Burnt sugar, no happy ending?

“I’d be lying if I said I’ve never enjoyed my mother’s unhappiness.” It is the first sentence of the book, a declaration of war against the mother. Can you imagine that sooner or later Tara and Antara will make peace?
“Something changes at the end of the book but I don’t think there is a reconciliation. I think events eventually force Antara to come to terms with herself. All her life Antara tried to keep away from Tara’s madness, from her existential disorder, and the end of the book, the events following the birth of her daughter, force her to overlook those same feelings. Yup she must ask questions about herself.

“At first we look for the answers to our questions outside of ourselves but then a leap occurs: when the answers begin to look for them within ourselves. Things happen but everyone has to take responsibility for myself. No.I don’t know what will happen to my characters after the conclusion of the book, because for me the characters have their own life that I observe and do not determine by writing. I can therefore say that I do not know but I feel that after the end of the libror Antara will be ready to look within sAnd rather than looking for answers outside of oneself ».

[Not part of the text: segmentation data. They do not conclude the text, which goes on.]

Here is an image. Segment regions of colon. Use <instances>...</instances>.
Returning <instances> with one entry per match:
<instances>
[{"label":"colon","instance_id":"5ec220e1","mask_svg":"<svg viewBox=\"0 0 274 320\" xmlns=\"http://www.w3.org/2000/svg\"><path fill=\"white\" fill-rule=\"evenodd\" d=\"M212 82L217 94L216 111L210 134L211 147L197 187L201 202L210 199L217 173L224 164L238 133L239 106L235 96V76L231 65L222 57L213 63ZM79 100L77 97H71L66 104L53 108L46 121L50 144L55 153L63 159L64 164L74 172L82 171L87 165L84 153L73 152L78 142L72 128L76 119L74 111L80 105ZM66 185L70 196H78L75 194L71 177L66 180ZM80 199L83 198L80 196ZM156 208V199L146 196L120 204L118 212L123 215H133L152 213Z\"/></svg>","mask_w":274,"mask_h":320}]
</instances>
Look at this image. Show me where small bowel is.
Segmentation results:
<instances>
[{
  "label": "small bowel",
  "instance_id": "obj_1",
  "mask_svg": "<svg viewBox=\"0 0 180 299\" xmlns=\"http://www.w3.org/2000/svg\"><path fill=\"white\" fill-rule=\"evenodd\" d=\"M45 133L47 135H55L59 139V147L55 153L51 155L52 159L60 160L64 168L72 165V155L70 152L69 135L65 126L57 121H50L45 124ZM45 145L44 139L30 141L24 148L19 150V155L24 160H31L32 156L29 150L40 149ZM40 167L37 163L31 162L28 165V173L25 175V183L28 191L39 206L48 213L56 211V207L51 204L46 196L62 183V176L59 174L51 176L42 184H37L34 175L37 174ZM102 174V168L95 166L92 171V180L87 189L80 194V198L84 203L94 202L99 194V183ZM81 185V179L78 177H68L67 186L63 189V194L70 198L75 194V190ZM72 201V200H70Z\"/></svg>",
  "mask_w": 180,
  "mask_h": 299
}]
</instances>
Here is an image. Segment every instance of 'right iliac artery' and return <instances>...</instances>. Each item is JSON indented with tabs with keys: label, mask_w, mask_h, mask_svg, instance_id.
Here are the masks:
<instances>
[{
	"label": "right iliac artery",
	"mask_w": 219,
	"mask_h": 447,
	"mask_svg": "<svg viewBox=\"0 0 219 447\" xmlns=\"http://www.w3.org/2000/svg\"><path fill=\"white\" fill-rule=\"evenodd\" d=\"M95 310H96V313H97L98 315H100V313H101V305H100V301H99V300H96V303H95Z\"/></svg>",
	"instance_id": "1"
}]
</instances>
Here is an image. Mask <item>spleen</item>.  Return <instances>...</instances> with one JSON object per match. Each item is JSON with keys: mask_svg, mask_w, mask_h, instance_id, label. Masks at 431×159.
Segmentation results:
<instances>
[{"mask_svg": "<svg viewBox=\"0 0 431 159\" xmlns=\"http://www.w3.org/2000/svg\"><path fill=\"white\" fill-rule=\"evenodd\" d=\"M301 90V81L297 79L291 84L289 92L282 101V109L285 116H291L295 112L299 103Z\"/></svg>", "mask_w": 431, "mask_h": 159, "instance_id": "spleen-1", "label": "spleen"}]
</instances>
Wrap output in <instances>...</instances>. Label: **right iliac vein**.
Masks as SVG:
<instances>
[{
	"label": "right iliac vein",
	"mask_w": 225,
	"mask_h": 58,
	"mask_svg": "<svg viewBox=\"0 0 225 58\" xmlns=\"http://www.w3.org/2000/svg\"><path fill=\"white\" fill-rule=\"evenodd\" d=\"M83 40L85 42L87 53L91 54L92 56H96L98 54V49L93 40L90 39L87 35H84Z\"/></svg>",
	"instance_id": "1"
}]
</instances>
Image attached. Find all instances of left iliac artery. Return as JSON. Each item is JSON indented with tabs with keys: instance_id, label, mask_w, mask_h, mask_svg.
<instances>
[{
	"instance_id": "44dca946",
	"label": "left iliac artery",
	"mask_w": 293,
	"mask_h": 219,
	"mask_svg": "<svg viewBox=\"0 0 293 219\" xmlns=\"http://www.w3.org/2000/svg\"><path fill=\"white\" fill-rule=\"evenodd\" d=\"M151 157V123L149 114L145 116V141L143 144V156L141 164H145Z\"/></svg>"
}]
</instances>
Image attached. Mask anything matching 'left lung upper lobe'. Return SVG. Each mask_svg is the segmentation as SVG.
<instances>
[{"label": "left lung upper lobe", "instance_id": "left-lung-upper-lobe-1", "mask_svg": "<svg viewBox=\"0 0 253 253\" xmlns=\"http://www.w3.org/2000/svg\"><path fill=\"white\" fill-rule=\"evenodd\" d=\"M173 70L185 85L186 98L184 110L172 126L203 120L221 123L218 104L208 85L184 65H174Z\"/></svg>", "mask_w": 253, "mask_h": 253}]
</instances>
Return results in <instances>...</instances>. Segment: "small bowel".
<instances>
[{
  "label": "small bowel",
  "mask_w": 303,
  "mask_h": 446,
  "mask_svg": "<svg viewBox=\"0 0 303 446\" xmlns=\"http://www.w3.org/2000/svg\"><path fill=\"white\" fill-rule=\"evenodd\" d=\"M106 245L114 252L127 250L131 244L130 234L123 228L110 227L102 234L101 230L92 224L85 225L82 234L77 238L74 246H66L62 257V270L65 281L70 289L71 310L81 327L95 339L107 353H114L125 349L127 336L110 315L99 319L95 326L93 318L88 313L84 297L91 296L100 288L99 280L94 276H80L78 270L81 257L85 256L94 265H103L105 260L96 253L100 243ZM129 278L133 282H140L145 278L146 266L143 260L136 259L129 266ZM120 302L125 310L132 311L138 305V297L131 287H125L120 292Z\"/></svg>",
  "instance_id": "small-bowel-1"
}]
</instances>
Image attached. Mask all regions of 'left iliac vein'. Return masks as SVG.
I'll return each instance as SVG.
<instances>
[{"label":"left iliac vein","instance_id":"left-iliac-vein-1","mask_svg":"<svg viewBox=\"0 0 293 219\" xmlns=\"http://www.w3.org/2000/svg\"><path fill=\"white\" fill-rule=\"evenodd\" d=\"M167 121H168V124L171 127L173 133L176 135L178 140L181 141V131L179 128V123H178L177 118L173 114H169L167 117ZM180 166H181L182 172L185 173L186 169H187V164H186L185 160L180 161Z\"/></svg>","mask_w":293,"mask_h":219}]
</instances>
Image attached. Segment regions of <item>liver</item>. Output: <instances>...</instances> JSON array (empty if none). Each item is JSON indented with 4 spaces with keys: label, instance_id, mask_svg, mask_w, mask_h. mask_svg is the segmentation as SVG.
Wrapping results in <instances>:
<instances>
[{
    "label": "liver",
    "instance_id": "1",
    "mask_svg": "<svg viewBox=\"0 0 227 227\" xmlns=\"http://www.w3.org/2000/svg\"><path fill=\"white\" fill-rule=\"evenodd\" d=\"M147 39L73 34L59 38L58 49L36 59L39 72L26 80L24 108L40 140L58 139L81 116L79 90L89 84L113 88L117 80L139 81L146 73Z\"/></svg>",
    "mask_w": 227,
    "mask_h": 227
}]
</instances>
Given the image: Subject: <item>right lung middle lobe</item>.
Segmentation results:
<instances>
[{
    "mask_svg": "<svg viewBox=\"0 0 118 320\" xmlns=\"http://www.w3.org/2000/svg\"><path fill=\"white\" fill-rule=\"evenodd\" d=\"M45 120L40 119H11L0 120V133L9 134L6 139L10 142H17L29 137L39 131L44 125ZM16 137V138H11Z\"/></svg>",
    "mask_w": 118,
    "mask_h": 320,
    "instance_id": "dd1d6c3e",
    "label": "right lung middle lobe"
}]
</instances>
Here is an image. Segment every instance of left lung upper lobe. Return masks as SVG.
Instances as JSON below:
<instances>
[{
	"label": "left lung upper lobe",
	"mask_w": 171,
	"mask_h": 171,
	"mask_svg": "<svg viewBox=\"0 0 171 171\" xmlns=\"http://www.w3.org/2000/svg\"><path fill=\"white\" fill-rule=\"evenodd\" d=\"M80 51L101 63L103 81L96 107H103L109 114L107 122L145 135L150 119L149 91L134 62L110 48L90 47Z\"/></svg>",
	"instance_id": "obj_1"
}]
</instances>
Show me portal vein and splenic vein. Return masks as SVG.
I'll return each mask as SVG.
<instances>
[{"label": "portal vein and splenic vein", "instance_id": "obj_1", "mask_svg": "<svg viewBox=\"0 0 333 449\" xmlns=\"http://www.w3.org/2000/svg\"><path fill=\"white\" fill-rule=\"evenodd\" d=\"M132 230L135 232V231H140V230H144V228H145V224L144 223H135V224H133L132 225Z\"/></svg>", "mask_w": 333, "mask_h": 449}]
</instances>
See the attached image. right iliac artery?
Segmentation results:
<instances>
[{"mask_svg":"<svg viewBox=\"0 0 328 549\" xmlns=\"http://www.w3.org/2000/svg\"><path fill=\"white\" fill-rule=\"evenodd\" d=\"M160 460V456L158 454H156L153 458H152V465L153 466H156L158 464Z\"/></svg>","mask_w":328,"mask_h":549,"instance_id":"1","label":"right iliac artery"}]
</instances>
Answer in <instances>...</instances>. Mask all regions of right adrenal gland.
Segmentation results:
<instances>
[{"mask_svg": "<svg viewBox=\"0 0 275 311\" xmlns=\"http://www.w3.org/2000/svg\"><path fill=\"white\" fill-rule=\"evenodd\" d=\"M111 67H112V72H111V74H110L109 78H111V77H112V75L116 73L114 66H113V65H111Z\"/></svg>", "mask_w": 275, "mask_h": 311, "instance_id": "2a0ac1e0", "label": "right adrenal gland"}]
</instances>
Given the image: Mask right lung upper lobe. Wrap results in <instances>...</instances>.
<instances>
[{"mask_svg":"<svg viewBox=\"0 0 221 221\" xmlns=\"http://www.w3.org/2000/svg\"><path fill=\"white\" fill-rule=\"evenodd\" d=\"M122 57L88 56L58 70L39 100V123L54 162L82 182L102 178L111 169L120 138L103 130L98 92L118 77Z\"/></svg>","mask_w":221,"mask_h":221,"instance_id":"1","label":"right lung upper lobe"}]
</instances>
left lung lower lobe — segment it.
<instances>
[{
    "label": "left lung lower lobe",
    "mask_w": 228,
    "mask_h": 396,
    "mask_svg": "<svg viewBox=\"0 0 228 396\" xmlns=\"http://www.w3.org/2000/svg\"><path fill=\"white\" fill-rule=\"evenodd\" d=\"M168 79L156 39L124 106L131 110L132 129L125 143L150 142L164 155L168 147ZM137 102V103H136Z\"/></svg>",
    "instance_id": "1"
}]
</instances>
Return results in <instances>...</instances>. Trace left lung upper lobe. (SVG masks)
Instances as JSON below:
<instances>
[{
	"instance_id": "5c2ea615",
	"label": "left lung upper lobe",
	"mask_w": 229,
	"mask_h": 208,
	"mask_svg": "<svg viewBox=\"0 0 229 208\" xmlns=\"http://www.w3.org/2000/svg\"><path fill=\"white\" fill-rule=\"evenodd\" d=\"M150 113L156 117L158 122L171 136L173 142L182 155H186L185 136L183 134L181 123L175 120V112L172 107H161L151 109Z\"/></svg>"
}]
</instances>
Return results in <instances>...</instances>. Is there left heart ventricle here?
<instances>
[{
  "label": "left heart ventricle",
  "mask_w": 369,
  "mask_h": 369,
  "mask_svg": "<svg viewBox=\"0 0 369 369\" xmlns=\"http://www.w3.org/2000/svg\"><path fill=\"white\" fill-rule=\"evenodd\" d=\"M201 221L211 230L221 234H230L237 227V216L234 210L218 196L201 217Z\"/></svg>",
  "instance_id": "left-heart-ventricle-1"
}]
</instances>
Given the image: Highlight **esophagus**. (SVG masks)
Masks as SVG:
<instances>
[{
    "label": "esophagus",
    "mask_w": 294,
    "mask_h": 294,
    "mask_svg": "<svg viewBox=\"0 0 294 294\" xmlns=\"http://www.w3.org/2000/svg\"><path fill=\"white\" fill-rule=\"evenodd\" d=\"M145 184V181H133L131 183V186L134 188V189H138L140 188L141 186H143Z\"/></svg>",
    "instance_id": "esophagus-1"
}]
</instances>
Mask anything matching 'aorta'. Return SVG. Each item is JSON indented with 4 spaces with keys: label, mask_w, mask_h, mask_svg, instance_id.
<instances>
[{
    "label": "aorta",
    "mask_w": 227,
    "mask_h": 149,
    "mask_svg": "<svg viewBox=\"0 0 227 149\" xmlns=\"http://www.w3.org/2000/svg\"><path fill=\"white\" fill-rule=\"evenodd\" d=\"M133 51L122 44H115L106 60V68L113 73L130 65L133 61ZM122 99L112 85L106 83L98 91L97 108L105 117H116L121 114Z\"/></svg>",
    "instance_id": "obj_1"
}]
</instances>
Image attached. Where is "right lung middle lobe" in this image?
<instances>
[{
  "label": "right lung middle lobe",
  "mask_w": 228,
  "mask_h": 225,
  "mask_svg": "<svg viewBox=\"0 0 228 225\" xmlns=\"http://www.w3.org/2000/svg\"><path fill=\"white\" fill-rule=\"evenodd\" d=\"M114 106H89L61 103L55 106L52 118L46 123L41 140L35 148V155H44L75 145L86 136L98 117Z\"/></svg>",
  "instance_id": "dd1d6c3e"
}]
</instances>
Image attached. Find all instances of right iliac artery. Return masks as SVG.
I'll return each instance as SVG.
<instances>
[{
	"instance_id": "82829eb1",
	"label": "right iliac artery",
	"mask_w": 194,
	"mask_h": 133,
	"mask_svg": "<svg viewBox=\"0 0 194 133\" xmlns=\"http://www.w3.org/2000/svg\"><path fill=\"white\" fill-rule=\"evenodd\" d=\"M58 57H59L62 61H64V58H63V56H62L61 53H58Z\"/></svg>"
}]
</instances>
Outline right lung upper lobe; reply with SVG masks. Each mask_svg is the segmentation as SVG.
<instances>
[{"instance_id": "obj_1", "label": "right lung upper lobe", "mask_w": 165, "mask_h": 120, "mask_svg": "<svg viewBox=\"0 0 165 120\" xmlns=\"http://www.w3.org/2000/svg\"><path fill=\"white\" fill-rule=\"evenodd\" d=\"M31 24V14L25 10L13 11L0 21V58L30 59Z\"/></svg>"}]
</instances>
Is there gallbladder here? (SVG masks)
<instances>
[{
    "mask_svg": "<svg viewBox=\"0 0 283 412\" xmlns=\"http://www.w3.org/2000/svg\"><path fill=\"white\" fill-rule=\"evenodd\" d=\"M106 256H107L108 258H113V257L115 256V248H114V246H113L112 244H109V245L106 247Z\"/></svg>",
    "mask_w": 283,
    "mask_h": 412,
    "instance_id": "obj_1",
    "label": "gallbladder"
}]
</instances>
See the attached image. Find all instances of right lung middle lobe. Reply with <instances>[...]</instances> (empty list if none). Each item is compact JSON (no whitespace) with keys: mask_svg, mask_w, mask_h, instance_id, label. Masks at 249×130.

A new mother daughter bond

For Antara, having children is a shocking experience. As for the mother Tara. This also creates a bond between mother and daughter. Do you have children? How did you experience motherhood?
“I had no children when I wrote the novel (now she has two a boy of 4 and a girl of 2, ed) and having a child is like being born again, one does not remain the same as before. I No.I wasn’t ready for this and I don’t think Antara was ready either to the fact that giving birth is dramatically changing one’s life from one day to the next. Who it helps us to psychologically process this transformation ? At school they give us instructions for everything, why never they tell us nothing about this aspect of life? Antara gives birth to her daughter but somehow she gets torn apart. The mother and daughter bond it is once again lights and shadows ».